- [Requirement]: Extract every line below that contains the string "Pasay", matching case exactly.
START Given data
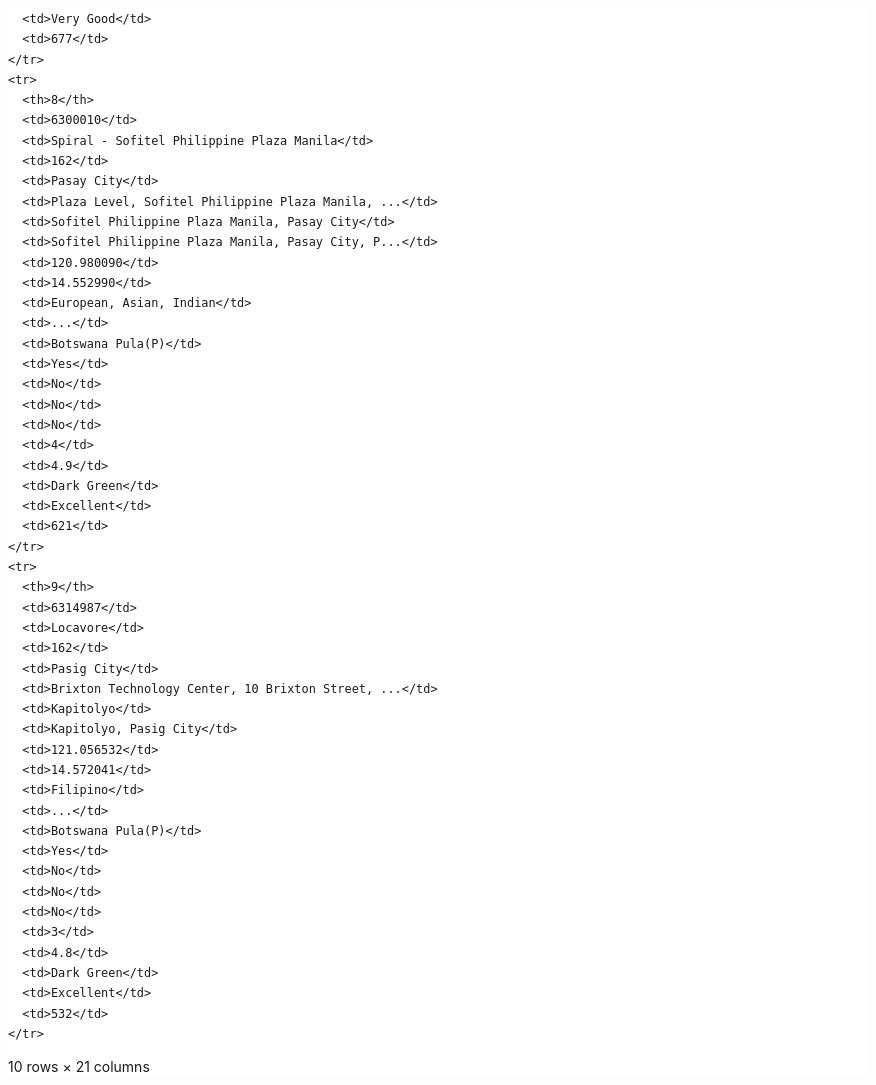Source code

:      <td>Very Good</td>
      <td>677</td>
    </tr>
    <tr>
      <th>8</th>
      <td>6300010</td>
      <td>Spiral - Sofitel Philippine Plaza Manila</td>
      <td>162</td>
      <td>Pasay City</td>
      <td>Plaza Level, Sofitel Philippine Plaza Manila, ...</td>
      <td>Sofitel Philippine Plaza Manila, Pasay City</td>
      <td>Sofitel Philippine Plaza Manila, Pasay City, P...</td>
      <td>120.980090</td>
      <td>14.552990</td>
      <td>European, Asian, Indian</td>
      <td>...</td>
      <td>Botswana Pula(P)</td>
      <td>Yes</td>
      <td>No</td>
      <td>No</td>
      <td>No</td>
      <td>4</td>
      <td>4.9</td>
      <td>Dark Green</td>
      <td>Excellent</td>
      <td>621</td>
    </tr>
    <tr>
      <th>9</th>
      <td>6314987</td>
      <td>Locavore</td>
      <td>162</td>
      <td>Pasig City</td>
      <td>Brixton Technology Center, 10 Brixton Street, ...</td>
      <td>Kapitolyo</td>
      <td>Kapitolyo, Pasig City</td>
      <td>121.056532</td>
      <td>14.572041</td>
      <td>Filipino</td>
      <td>...</td>
      <td>Botswana Pula(P)</td>
      <td>Yes</td>
      <td>No</td>
      <td>No</td>
      <td>No</td>
      <td>3</td>
      <td>4.8</td>
      <td>Dark Green</td>
      <td>Excellent</td>
      <td>532</td>
    </tr>
  </tbody>
</table>
<p>10 rows × 21 columns</p>
</div>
END Given data
- [Task solution]:
      <td>Pasay City</td>
      <td>Sofitel Philippine Plaza Manila, Pasay City</td>
      <td>Sofitel Philippine Plaza Manila, Pasay City, P...</td>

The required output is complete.